* WHAT YOU ARE ASKED TO DO *
Only the text belongs in the copy: repeat each record exactly, without pictures.

#### SUPPLIED ENTRIES ####

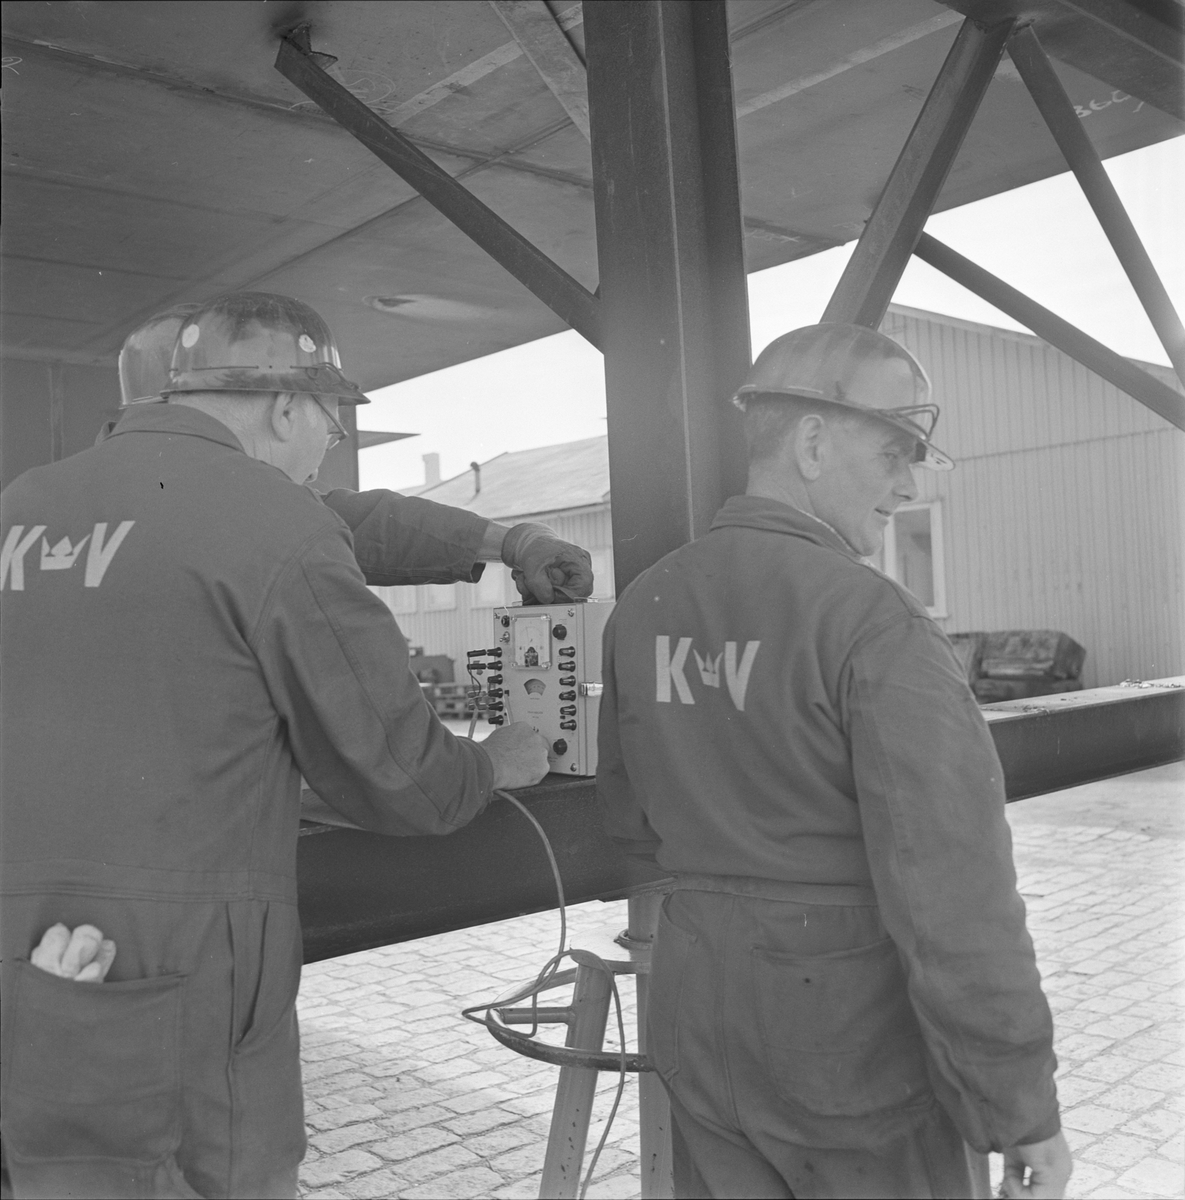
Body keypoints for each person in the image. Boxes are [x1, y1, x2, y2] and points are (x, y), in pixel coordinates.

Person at [0, 291, 557, 1200]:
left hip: (31, 948)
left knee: (58, 1171)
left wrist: (498, 538)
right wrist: (497, 760)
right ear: (288, 405)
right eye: (331, 417)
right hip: (187, 962)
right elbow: (405, 779)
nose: (330, 441)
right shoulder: (275, 521)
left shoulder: (24, 503)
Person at [596, 323, 1073, 1200]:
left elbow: (627, 821)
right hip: (844, 1033)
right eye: (893, 452)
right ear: (812, 442)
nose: (907, 484)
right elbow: (953, 897)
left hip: (697, 1009)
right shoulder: (873, 622)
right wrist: (1020, 1108)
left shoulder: (646, 601)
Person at [100, 302, 594, 607]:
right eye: (329, 430)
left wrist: (514, 541)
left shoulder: (64, 499)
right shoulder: (244, 521)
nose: (314, 468)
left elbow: (360, 520)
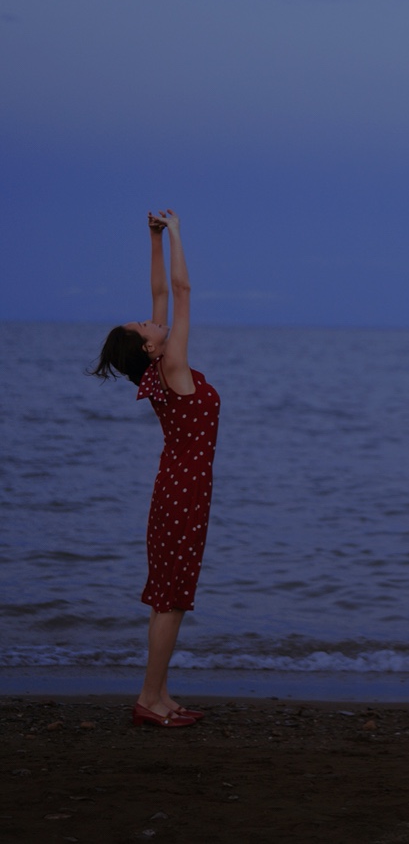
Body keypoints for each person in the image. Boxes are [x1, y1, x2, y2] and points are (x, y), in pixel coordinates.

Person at [89, 210, 220, 729]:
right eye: (143, 324)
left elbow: (162, 294)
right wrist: (180, 233)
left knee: (168, 596)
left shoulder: (158, 367)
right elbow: (181, 292)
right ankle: (149, 699)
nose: (149, 318)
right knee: (171, 600)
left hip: (176, 489)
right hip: (183, 494)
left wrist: (153, 239)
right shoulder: (173, 363)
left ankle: (161, 694)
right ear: (150, 346)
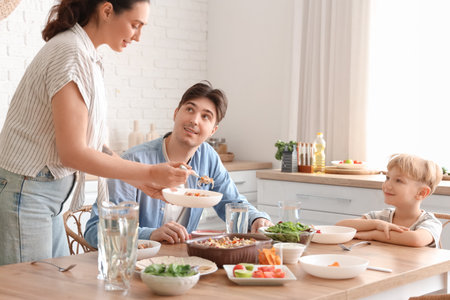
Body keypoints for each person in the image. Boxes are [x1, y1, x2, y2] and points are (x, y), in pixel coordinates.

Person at [0, 0, 191, 266]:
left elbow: (92, 144)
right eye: (135, 25)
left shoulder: (85, 54)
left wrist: (141, 182)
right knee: (31, 291)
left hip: (43, 196)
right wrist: (148, 172)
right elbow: (73, 153)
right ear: (107, 10)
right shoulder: (71, 53)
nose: (138, 36)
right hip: (29, 194)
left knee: (50, 288)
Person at [84, 82, 273, 246]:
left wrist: (257, 218)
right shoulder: (134, 160)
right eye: (190, 109)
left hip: (184, 266)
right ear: (176, 113)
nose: (194, 120)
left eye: (206, 116)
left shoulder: (208, 158)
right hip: (137, 266)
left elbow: (233, 204)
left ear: (213, 130)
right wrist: (149, 234)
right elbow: (95, 229)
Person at [336, 154, 443, 248]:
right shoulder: (381, 217)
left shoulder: (430, 222)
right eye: (387, 178)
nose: (387, 185)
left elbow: (416, 239)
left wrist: (374, 235)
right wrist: (377, 224)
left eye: (398, 181)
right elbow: (340, 227)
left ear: (421, 193)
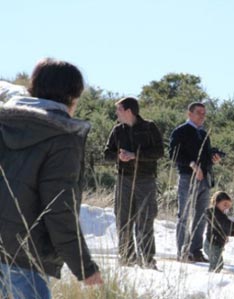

####

* FINISHED TASK *
Body keypoints for each person in the image. Boxes are [x1, y1, x2, y2] and points are (x, y), in pixel coordinates.

Person at [0, 291, 557, 1200]:
left hip: (31, 948)
left knee: (58, 1171)
left wrist: (498, 538)
right wrist: (497, 760)
right ear: (288, 405)
right eye: (331, 417)
right hip: (187, 962)
right elbow: (405, 779)
nose: (330, 441)
right shoulder: (275, 521)
left shoulder: (24, 503)
Person at [596, 323, 1073, 1200]:
left elbow: (627, 821)
right hip: (844, 1033)
right eye: (893, 452)
right ear: (812, 442)
nose: (907, 484)
right elbow: (953, 897)
left hip: (697, 1009)
right shoulder: (873, 622)
right wrist: (1020, 1108)
left shoulder: (646, 601)
Person at [100, 302, 594, 607]:
right eye: (329, 430)
left wrist: (514, 541)
left shoulder: (64, 499)
right shoulder: (244, 521)
nose: (314, 468)
left elbow: (360, 520)
Body keypoints for each person in the image. Boxes are [x1, y1, x2, y2] and points are (x, y), in pixel coordinates.

Person at [89, 210, 220, 729]:
right eye: (143, 324)
left elbow: (162, 294)
right wrist: (180, 233)
left knee: (168, 596)
left shoulder: (158, 367)
right elbow: (181, 292)
right ankle: (149, 699)
nose: (149, 318)
right knee: (171, 600)
left hip: (176, 489)
right hip: (183, 494)
left wrist: (153, 239)
right shoulder: (173, 363)
left ankle: (161, 694)
right ear: (150, 346)
Body keypoints for each person in the image. Boxes are [x1, y1, x2, y2] and points are (x, y), in pixel coordinates.

Person at [0, 0, 191, 266]:
left elbow: (92, 144)
right eye: (135, 25)
left shoulder: (85, 54)
left wrist: (141, 182)
right knee: (31, 291)
left hip: (43, 196)
right wrist: (148, 172)
right elbow: (73, 153)
right ear: (107, 10)
right shoulder: (71, 53)
nose: (138, 36)
right hip: (29, 194)
left knee: (50, 288)
Person at [84, 82, 273, 246]:
left wrist: (257, 218)
right shoulder: (134, 160)
right eye: (190, 109)
left hip: (184, 266)
right ear: (176, 113)
nose: (194, 120)
left eye: (206, 116)
left shoulder: (208, 158)
right hip: (137, 266)
left elbow: (233, 204)
left ear: (213, 130)
right wrist: (149, 234)
right elbow: (95, 229)
Person at [336, 154, 443, 248]:
right shoulder: (381, 217)
left shoulder: (430, 222)
right eye: (387, 178)
nose: (387, 185)
left elbow: (416, 239)
left wrist: (374, 235)
right wrist: (377, 224)
left eye: (398, 181)
right elbow: (340, 227)
left ear: (421, 193)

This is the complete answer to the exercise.